DOCUMENT SEGMENT:
::::::::

Add managed storage

Hide code cell content
!lamin disconnect
!lamin login testuser1
!lamin delete --force test-add-managed-storage
!docker stop pgtest && docker rm pgtest
import laminci
import pytest
from pathlib import Path
import lamindb_setup as ln_setup
from lamindb_setup._set_managed_storage import set_managed_storage
Hide code cell content
pgurl = laminci.db.setup_local_test_postgres()
ln_setup.init(storage="./storage1", name="test-add-managed-storage", db=pgurl)
instance_id = ln_setup.settings.instance._id
storage1_uid = ln_setup.settings.storage.uid
with pytest.raises(ValueError) as error:
    set_managed_storage("./storage2")
assert (
    error.exconly()
    == "ValueError: Can't add additional managed storage locations for instances that aren't managed through the hub."
)
ln_setup.register()

After registering the instance on the hub, things work out:

set_managed_storage("./storage2")

::::::::

ACTIVITY 1:
In the managed storage walkthrough, what name is given to the instance when it is initialized?
ACTIVITY 2:
Write what follows the final line of the managed storage walkthrough.

Transcribed page contents:
::::::::

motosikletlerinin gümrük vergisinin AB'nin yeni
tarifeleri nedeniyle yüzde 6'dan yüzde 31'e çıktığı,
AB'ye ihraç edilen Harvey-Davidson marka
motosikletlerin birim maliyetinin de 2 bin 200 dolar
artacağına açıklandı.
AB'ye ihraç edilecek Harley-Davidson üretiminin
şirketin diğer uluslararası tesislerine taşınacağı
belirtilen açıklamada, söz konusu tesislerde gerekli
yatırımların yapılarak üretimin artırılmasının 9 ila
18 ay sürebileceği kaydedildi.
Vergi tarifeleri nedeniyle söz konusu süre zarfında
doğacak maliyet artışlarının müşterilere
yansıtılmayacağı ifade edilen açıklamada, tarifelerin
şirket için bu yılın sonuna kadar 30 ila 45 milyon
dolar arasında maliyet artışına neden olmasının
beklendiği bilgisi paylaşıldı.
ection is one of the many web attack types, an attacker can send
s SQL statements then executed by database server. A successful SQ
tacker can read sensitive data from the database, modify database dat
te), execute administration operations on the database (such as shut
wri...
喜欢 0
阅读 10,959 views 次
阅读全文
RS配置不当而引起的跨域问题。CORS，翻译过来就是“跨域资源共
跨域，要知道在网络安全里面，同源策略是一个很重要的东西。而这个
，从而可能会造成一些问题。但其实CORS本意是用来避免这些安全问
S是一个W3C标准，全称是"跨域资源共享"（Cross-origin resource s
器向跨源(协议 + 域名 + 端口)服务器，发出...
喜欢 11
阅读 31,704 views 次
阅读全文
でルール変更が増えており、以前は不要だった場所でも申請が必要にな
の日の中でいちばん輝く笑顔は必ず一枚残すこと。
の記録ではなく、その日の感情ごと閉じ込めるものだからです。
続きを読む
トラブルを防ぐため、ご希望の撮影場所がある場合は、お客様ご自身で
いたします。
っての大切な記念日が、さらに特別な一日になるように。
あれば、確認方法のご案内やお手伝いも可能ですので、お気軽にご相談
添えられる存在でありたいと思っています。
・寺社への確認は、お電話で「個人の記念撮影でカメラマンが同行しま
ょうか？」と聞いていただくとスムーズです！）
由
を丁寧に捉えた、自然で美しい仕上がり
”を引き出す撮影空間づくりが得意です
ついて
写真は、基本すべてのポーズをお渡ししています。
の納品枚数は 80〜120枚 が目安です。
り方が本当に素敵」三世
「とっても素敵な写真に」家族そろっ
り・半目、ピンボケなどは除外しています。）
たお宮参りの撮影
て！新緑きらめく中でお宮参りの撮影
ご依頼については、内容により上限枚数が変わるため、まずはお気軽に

::::::::

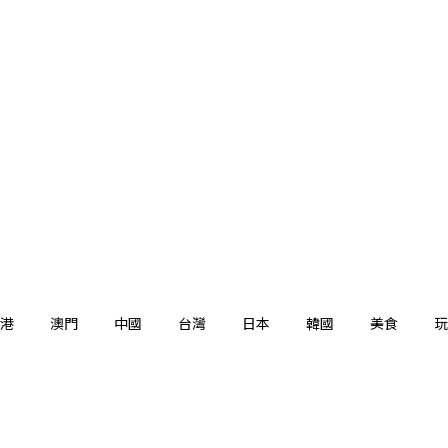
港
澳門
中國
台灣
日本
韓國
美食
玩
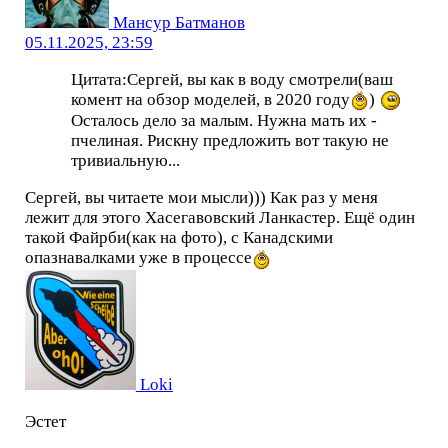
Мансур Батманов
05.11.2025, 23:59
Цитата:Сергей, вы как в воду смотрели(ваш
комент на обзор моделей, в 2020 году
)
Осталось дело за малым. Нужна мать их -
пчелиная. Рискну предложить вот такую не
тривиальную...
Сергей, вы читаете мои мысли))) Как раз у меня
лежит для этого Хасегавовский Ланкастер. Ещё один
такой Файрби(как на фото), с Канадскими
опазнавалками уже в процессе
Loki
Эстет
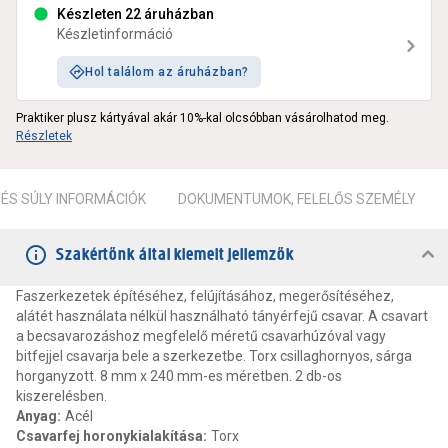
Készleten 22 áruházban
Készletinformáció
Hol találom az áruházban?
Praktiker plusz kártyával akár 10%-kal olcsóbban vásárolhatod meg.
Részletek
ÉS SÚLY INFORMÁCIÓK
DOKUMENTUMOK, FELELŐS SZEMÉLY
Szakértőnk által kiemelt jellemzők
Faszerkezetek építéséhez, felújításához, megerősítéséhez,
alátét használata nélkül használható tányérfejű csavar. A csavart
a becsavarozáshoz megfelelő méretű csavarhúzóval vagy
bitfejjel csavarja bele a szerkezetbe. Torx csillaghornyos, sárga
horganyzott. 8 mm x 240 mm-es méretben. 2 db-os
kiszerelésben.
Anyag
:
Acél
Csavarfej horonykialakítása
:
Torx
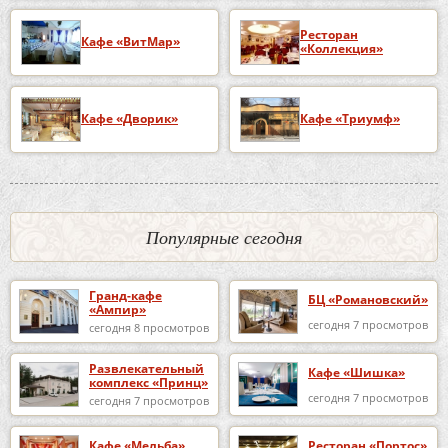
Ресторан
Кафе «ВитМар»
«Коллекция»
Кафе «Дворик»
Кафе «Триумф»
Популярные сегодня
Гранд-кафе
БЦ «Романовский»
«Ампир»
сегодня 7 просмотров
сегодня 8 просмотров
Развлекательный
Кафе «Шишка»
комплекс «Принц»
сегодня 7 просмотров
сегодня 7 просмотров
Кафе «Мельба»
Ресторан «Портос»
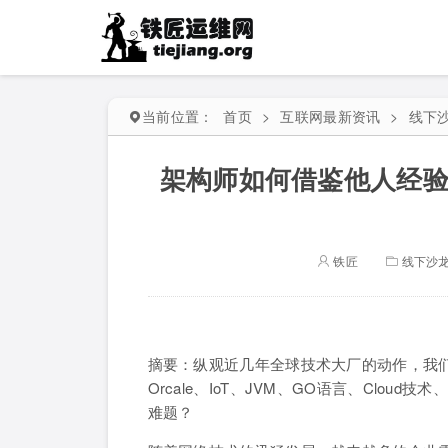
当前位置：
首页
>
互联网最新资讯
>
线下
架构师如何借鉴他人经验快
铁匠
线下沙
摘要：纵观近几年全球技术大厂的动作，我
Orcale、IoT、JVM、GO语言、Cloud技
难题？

::::::::

YOUR RESPONSE 1:
test-add-managed-storage

YOUR RESPONSE 2:
Hide code cell content
storage2_uid = ln_setup.settings.storage.uid
assert ln_setup.settings.storage.root_as_str == f"{Path.cwd()}/storage2"
assert (
    ln_setup.settings.storage.root / ".lamindb/_is_initialized"
).read_text() == ln_setup.settings.storage.uid
assert ln_setup.settings.storage.is_on_hub

Let’s confirm things are idempotent and we can switch between storage locations.

set_managed_storage("./storage1")
assert ln_setup.settings.storage.root_as_str == f"{Path.cwd()}/storage1"
assert (
    ln_setup.settings.storage.root / ".lamindb/_is_initialized"
).read_text() == ln_setup.settings.storage.uid
assert ln_setup.settings.storage.is_on_hub
assert ln_setup.settings.storage.uid == storage1_uid

Repeat:

set_managed_storage("./storage1")
assert ln_setup.settings.storage.root_as_str == f"{Path.cwd()}/storage1"
assert (
    ln_setup.settings.storage.root / ".lamindb/_is_initialized"
).read_text() == ln_setup.settings.storage.uid
assert ln_setup.settings.storage.is_on_hub
assert ln_setup.settings.storage.uid == storage1_uid
set_managed_storage("./storage2")
storage2_uid = ln_setup.settings.storage.uid
assert ln_setup.settings.storage.root_as_str == f"{Path.cwd()}/storage2"
assert (
    ln_setup.settings.storage.root / ".lamindb/_is_initialized"
).read_text() == ln_setup.settings.storage.uid
assert ln_setup.settings.storage.is_on_hub
assert ln_setup.settings.storage.uid == storage2_uid

Cloud storage:

set_managed_storage("s3://lamindb-ci/storage3")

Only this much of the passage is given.